A
day off…
I
sit restfully on a dock and let time pass, contentedly watching not much of
anything. A Kingfisher flits across the bay; something in motion flashes on an opposite
shoreline; sunlight mirrors a lava-lamp effect on the rippling water; a
squirrel leaps a gaping maw from a high branch of one hemlock to that of
another; a stationary wolf spider ambles out to sun, or to watch for prey, or
to do whatever it is that wolf spiders do, maybe, like me, just to sit restfully
on a dock and let time pass, contentedly watching not much of anything.
Ten
minutes? Thirty? An hour? Who knows how long I have been resting here? Oxymoronically,
the time passes in no time. I feel fully alive, but still, somehow, sad.
What
is it about the passing of time that makes for something of a sadness? It
matters not that one is having fun, as the saying goes, though that is where
the sensation can seem most acute. Family time, meaningful work time, free
time, day off time, cabin time, friend time, vacation time, sabbath time, up time,
down time: there is a kind of sadness when they’ve ended.
We
long for the seemingly timeless moments, to feel free of duration, to enjoy interludes
when the clock stands still, periods that constitute what author Sheldon
Vanauken envisions as “…the dream of
unpressured time – time to sit on stone walls, time to see beauty, time to
stare as long as sheep and cows.” Such moments sear themselves in our
memories, especially, for me, when they have been shared with a loved one. But
those interludes are too rare, and we are held captive to duration, cognizant, oh so very cognizant, of the passage of
time.
And
yet this cognizance should not be all there is to the story. Again Vanauken: “Awareness of duration, of terminus, spoils now.”

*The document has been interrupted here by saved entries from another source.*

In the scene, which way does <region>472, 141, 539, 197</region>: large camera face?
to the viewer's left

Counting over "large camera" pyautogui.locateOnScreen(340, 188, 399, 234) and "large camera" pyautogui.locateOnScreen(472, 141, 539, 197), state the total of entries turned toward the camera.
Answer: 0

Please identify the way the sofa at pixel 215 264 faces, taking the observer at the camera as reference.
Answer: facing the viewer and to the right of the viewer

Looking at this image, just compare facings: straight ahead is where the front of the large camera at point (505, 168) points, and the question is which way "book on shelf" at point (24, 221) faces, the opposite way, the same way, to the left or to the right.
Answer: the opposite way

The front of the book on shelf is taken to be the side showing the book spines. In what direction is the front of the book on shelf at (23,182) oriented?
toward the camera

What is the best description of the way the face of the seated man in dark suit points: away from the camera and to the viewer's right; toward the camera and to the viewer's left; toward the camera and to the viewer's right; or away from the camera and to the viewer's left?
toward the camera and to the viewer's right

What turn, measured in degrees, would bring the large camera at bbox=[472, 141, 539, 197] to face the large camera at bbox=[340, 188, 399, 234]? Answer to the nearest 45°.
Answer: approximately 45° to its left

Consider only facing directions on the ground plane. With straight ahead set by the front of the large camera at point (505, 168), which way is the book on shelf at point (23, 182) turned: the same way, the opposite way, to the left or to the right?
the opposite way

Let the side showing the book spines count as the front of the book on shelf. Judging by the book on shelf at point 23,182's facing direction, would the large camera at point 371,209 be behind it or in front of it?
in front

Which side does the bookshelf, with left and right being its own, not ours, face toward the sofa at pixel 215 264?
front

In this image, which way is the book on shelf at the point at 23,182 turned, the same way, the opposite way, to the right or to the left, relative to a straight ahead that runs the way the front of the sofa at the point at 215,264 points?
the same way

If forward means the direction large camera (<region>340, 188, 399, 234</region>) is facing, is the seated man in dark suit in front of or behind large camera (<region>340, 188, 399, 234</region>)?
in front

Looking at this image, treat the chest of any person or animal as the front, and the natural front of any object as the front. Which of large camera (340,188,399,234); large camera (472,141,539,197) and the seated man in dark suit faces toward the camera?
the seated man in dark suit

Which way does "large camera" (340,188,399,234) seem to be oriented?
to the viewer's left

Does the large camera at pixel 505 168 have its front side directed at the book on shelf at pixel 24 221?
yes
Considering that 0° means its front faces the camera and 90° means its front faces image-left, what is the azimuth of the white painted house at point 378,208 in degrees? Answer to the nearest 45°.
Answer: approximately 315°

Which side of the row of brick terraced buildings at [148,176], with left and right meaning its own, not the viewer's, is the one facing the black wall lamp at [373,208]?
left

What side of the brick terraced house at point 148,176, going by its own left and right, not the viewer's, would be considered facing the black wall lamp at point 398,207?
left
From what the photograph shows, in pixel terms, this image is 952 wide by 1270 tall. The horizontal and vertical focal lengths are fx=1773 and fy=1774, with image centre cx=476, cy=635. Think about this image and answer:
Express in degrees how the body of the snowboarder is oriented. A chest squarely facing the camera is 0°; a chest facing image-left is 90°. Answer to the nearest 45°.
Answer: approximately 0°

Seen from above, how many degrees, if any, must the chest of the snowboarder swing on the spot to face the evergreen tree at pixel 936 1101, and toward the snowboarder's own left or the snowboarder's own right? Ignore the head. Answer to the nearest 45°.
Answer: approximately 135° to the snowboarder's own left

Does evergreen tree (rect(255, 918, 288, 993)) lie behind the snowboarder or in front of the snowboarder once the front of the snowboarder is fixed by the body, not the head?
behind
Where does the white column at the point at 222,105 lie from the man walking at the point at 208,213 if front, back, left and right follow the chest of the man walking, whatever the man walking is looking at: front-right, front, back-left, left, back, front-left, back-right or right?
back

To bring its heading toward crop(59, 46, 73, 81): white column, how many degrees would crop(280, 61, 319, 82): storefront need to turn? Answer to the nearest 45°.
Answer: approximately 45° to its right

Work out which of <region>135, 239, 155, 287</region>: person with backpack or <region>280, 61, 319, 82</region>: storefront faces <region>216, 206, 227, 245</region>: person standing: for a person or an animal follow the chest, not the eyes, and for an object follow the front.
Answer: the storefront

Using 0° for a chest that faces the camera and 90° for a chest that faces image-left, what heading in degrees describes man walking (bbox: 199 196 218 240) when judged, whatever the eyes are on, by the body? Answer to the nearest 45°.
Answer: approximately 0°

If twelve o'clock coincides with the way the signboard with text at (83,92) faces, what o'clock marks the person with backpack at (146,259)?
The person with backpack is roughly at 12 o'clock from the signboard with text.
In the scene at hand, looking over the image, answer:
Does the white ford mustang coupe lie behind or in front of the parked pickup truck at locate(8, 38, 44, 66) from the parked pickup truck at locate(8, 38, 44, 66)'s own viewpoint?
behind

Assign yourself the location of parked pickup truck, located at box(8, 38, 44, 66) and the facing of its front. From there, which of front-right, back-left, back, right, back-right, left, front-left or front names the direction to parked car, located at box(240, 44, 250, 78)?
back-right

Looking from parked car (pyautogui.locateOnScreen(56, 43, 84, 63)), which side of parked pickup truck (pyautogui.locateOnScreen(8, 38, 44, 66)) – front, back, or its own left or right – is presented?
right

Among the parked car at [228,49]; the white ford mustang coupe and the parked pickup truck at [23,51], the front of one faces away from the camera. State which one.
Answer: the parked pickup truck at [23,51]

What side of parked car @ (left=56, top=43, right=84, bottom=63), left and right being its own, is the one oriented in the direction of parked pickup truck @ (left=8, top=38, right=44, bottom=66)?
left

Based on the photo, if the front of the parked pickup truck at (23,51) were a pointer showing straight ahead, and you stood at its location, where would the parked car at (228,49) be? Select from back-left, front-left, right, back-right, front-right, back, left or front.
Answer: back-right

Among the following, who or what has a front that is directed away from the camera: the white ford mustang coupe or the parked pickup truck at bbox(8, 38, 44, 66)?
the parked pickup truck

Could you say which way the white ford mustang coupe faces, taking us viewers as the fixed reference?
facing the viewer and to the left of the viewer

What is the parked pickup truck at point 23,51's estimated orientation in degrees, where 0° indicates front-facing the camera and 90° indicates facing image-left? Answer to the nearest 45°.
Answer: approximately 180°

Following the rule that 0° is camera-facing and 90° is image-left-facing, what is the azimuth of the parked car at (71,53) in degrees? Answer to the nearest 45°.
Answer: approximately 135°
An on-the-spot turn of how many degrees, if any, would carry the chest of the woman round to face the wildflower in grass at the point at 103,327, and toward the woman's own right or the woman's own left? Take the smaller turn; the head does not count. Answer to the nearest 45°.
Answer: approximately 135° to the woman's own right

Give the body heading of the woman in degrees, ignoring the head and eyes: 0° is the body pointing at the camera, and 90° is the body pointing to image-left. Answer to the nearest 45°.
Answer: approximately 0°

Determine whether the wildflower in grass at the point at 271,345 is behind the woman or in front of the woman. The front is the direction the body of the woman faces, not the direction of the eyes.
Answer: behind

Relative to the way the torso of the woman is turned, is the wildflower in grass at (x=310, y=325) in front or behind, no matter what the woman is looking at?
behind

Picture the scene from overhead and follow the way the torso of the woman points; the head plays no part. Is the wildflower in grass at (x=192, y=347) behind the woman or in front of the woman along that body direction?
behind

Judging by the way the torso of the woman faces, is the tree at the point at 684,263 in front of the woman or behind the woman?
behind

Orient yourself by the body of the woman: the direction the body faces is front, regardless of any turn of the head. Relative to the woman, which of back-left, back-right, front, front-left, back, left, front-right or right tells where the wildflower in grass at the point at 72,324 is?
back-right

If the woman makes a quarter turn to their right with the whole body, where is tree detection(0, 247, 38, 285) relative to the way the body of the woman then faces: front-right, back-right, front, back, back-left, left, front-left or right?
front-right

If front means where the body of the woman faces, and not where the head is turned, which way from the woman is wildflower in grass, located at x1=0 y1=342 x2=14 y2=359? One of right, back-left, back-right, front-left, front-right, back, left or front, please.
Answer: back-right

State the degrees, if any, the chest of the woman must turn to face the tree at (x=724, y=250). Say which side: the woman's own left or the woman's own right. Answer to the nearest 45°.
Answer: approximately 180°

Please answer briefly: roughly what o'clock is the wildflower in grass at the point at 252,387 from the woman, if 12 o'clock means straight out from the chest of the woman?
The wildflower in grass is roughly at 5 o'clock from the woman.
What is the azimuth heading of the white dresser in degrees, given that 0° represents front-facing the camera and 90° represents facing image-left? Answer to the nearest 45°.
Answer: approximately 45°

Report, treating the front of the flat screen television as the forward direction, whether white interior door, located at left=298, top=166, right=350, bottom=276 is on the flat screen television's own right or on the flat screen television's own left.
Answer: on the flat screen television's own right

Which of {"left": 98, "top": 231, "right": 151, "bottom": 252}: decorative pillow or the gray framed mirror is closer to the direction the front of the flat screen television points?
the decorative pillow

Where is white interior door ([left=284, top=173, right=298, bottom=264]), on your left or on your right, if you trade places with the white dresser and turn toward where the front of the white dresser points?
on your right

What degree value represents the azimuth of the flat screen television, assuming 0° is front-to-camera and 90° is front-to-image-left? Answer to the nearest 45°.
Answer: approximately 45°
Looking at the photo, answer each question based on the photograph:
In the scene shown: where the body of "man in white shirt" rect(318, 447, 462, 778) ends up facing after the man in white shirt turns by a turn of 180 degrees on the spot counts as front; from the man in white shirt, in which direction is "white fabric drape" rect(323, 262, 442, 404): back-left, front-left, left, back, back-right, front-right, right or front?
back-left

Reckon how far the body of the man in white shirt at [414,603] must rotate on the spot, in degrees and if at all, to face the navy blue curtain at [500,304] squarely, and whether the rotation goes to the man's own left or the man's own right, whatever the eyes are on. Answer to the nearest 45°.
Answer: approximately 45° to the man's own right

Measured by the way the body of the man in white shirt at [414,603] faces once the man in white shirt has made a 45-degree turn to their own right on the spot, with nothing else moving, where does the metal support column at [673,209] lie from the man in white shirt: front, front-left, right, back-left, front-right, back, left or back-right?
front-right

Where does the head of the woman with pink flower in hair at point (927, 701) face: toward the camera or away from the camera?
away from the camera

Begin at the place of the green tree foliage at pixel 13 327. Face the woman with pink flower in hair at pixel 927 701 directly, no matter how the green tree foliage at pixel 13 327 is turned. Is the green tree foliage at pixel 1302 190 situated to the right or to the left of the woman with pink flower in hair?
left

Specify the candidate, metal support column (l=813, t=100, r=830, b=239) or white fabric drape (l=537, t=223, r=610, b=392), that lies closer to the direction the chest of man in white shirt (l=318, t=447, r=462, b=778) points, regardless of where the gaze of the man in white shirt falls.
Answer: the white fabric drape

This is often certainly true for me. How frequently I find myself mentally,
inadvertently, even against my will, counting off the vacation days like ticks
off a timer, numbering each day backwards to zero.
Yet,
as God’s creatures, for now, time is merely another dimension in which we must live.
Like space, it simply is. In that regard it’s also not unlike the air we
breathe, or the space we take up as we move: but we don’t sit around decrying
whether or not we’re going to run out of air or the space to get around. So, why time? A thousand generations pass, all
bound by this same dimension, yet somehow we still let it not be simply what it
is.
Back
to the flitting bird, the jumping squirrel, the lounging spider. Animals do not
sense time. They are completely at home in the present in their natural
surroundings. I wish I could do that, live that way. Perhaps this longing for
timelessness is a uniquely human curse. Perhaps, as a result, it also becomes a
proof, or at least an inference, of the existence of eternity. Perhaps, just for
now, timelessness can only belong to God and God alone. Just for now…
~~RGM, From an Earlier Entry
in My Nature Journal
How I relate to this being held captive to duration, cognizant of the passage of time! Perhaps this is one more very lovely thing about children who are young enough to be completely at home in the present. Like you, I long to live that way, and wonder if this could be a piece of the meaning of Jesus' admonition, "Except you become as little children....." Thank you again, Pastor Rick, for your thoughtful contemplation. Your words are a gift to me.